Question

Draw the best periodic table you can from memory (do not look at a table to do this). You do not need to label the elements, but you should put the correct number of elements in each block. After your group agrees that the group has done its best, spend exactly three minutes comparing your table with Figure 9.26. Make a second periodic table from memory. Is it better than your first one?

Short answer

The second attempt at drawing the periodic table from memory is likely better than the first due to the comparison with an actual periodic table and corrections made.

Step-by-step solution

Recall the Periodic Table Structure

Start by recalling that the periodic table is divided into several blocks. There are 2 elements in the first period, the second and third periods each have 8 elements, the fourth and fifth have 18, and the sixth and seventh have 32 due to the inclusion of the f-block. Remember that the periods are horizontal rows and groups or families are vertical columns.
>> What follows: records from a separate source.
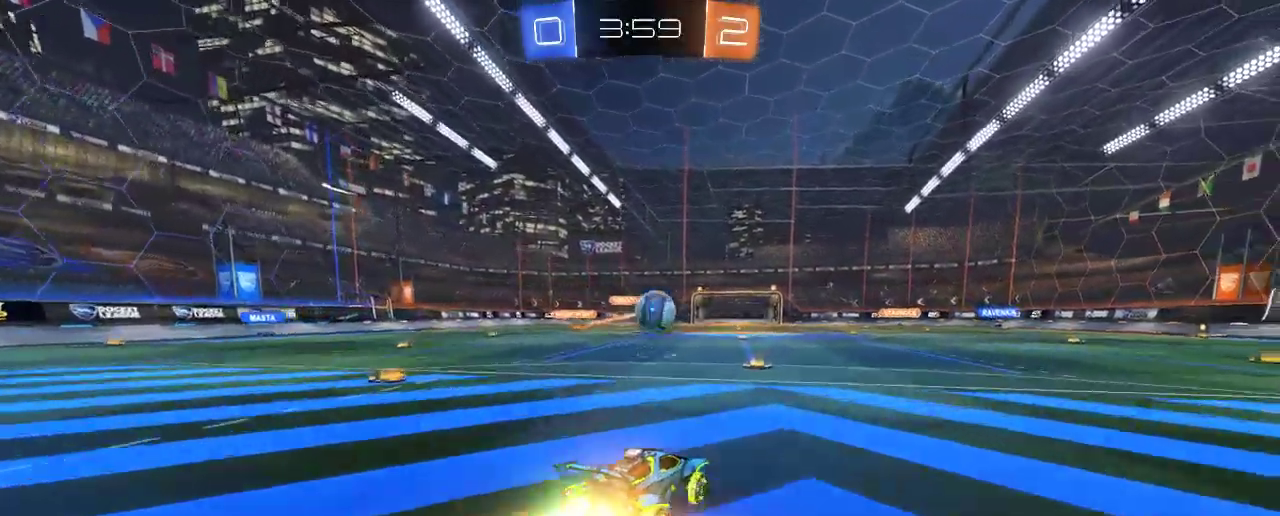
{"buttons": ["A", "B", "R2"], "left_stick": "up-right", "right_stick": "center", "events": [[133, "A", "up"], [133, "B", "up"], [233, "B", "down"], [267, "A", "down"], [283, "left_stick", "up-right"]]}
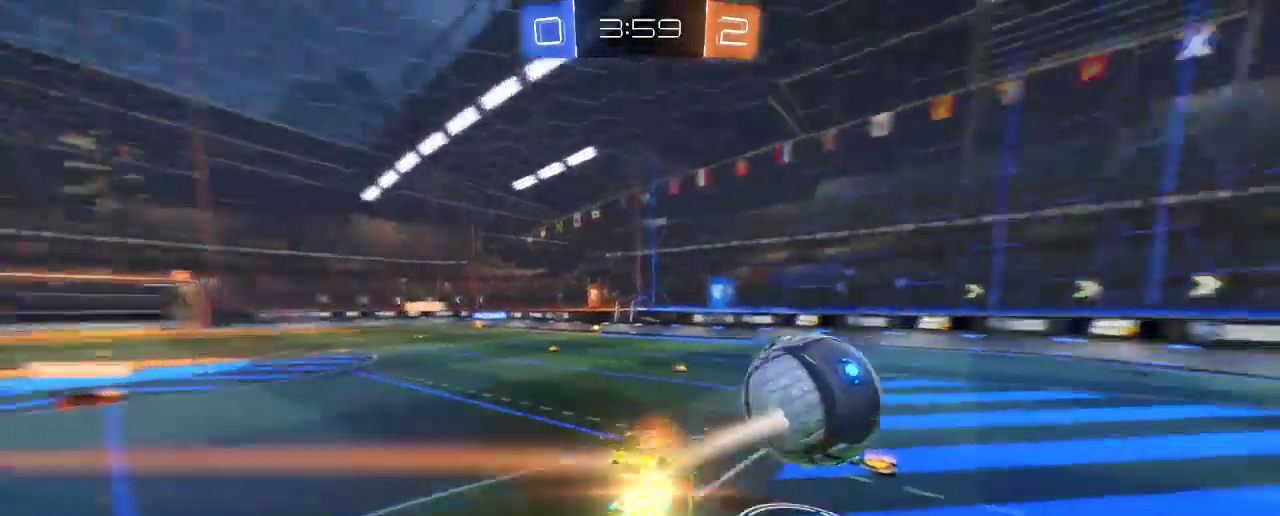
{"buttons": ["R2"], "left_stick": "center", "right_stick": "center", "events": [[33, "A", "up"], [67, "B", "up"], [67, "left_stick", "up"], [267, "left_stick", "center"]]}
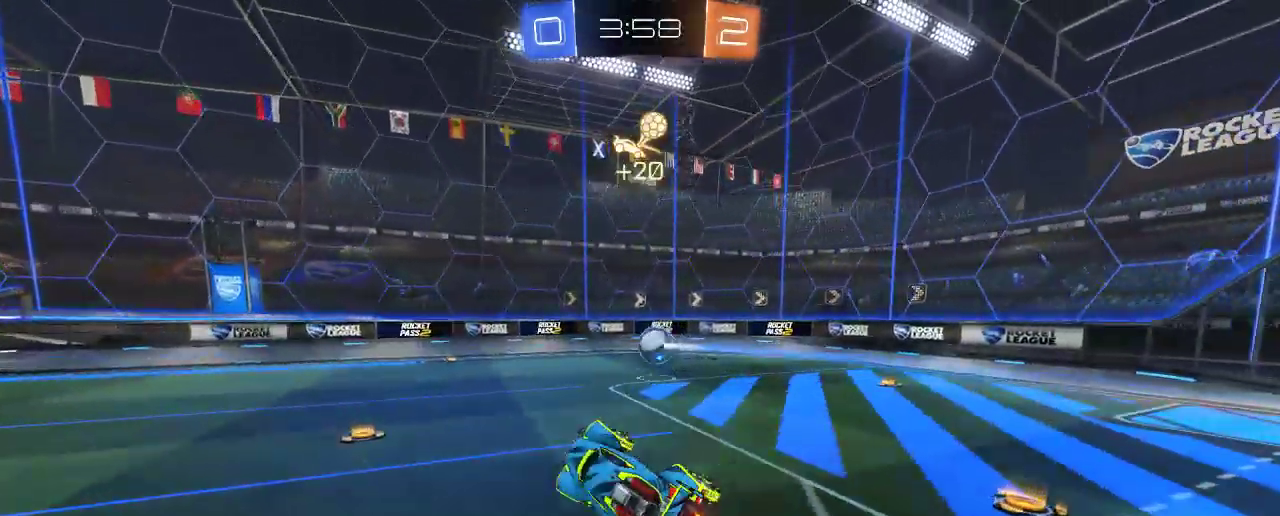
{"buttons": ["R2"], "left_stick": "right", "right_stick": "center", "events": [[100, "left_stick", "right"], [300, "left_stick", "center"], [433, "left_stick", "right"]]}
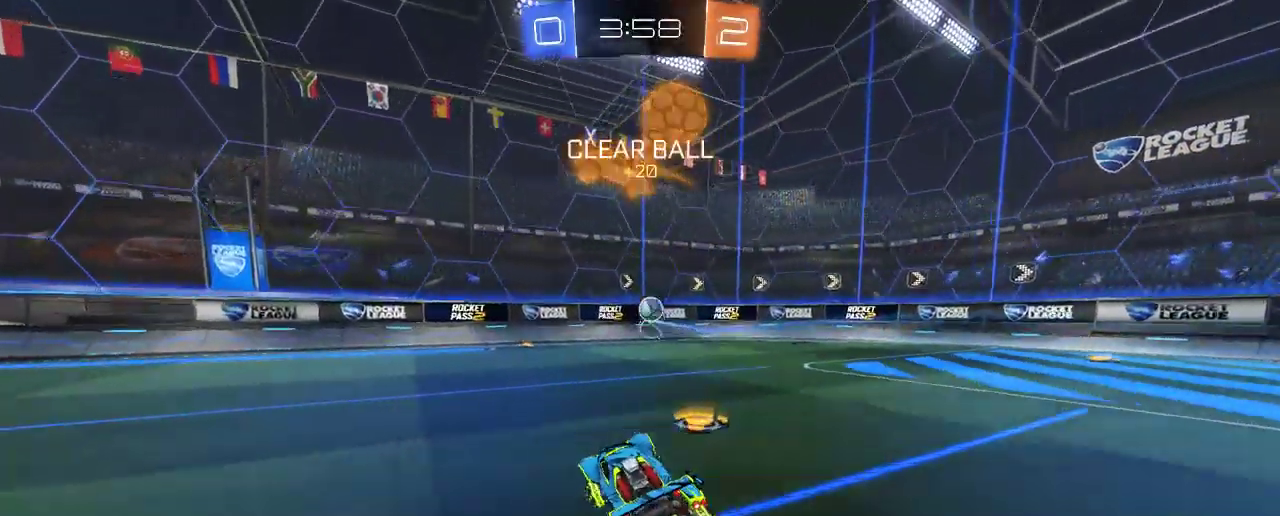
{"buttons": ["R2"], "left_stick": "right", "right_stick": "center", "events": []}
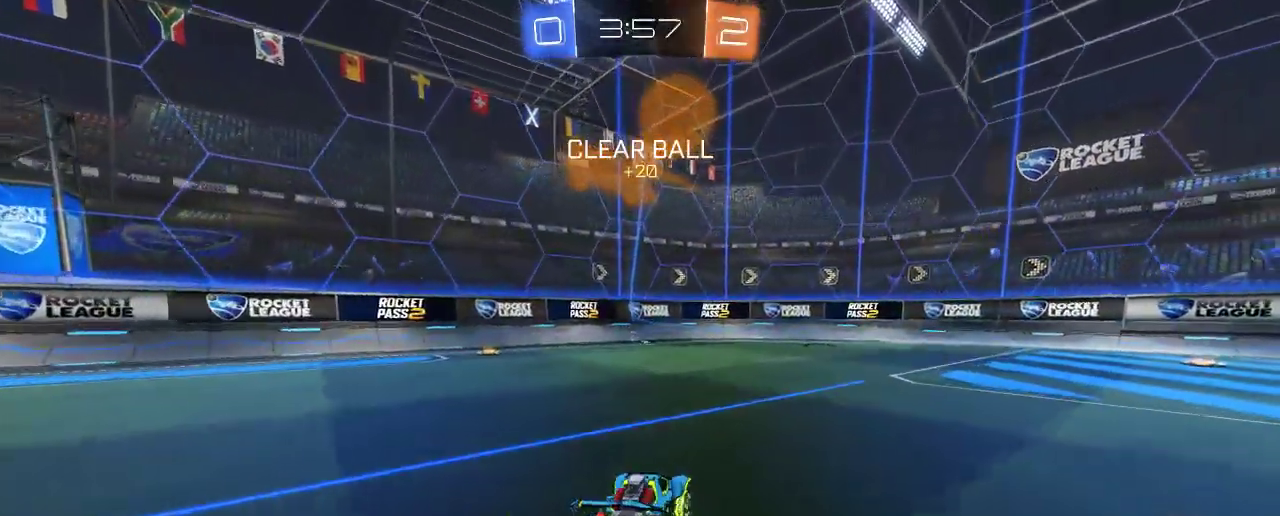
{"buttons": ["A", "R2"], "left_stick": "right", "right_stick": "center", "events": [[433, "A", "down"]]}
Sketch the Periodic Table Framework

Using the structure from Step 1, sketch the periodic table framework. Draw seven horizontal rows for the periods and 18 columns for the groups. Ensure that you properly separate the main group elements (s- and p-blocks), the transition metals (d-block), and the inner transition metals (f-block, also known as the lanthanides and actinides), which are typically represented below the main part of the table.

Refine the Table

Once you have the basic structure, allocate the right number of placeholders for each element within the corresponding period. Remember that the first period has only 2 elements, hydrogen and helium, followed by periods with increasing numbers of elements. Be sure to leave appropriate space for the d-block elements starting from the fourth period and the f-block starting from the sixth period.

Compare with the Actual Periodic Table

After finalizing the sketch, spend exactly three minutes comparing your table with the actual periodic table in your textbook or another reliable source. Take note of any differences or omissions.

Draw a Second Periodic Table from Memory

With the improvements and corrections in mind from Step 4, draw a second version of the periodic table from memory. Make sure to address the previous mistakes and adjust the sketch based on your comparison with the actual periodic table.

Evaluate the Second Attempt

Look over the second attempt to verify whether it is more accurate than the first. Consider the placement of the elements, numbering, and the overall structure in this evaluation.

Key concepts

Periods and Groups in Periodic Table

Understanding the layout of the periodic table is crucial for anyone studying chemistry. The table is organized into rows and columns, known as periods and groups.

Periods are horizontal rows that sequence elements based on their increasing atomic number, which is the number of protons an atom possesses. Each period correlates with the highest energy level of electrons that elements in that row contain. For instance, the very first period has only two elements, hydrogen and helium, because there is only one principal energy level (or shell) for electrons and it can only hold two electrons.

On the other hand, groups or families are the vertical columns. Elements in the same group have similar chemical properties because they have the same number of electrons in their outermost shell, also known as valence electrons. This is why elements in a group tend to exhibit trends in their chemical reactivity. For example, the alkali metals in group 1 are all highly reactive.

In practicing to recall and draw the periodic table from memory, as the exercise suggests, one would benefit from acknowledging these patterns in periods and groups because they help place elements correctly.

Block Division of Periodic Table

The periodic table is further categorized into blocks that reflect the electron orbital types that the valence electrons of the elements occupy. This block division is essential for predicting various chemical properties and behaviors of the elements.

The s-block includes the first two groups of the periodic table, known for housing the alkali and alkaline earth metals. Next is the p-block, which contains the last six groups, featuring elements like the halogens and noble gases. Together, the s- and p-blocks make up what are known as the main group elements.

The d-block consists of transition metals and spans groups 3 to 12. These elements are characterized by their filling d-orbitals and are notable for their metallic properties and complex ion formation.

Finally, the f-block, located below the rest of the table, comprises the lanthanides and actinides. These elements are known as inner transition metals and are involved in filling the f-orbitals.

Remembering which block an element belongs to can assist in placing it accurately on the table during memorization exercises, as the unique characteristics of each block's elements often define their position.

Element Placement in Periodic Table

The placement of elements in the periodic table is not arbitrary; it follows specific rules based on atomic structure.

As you recall the layout from memory, keep in mind that the number of elements in each period increases as you move down the table due to the expanding nature of the electron shells. Hydrogen and helium are placed in the first period, while the following periods feature more elements, correlating with the increased capacity of the electron shells.

For transition metals in the d-block, their initiation starts at the fourth period as representational exceptions to the underlying patterns. They exhibit distinctive characteristics and trends such as variable oxidation states and colored compounds. The inner transition metals in the f-block, which are typically placed separately below the main table, begin at the sixth period and include elements that have diverse radioactive properties and are often associated with high atomic numbers.

Enhancing your memory of the periodic table is not just about the sequence of elements but also understanding the underlying principles governing their placement. Each element's position gives clues about its properties and the type of chemical reactions it may partake in.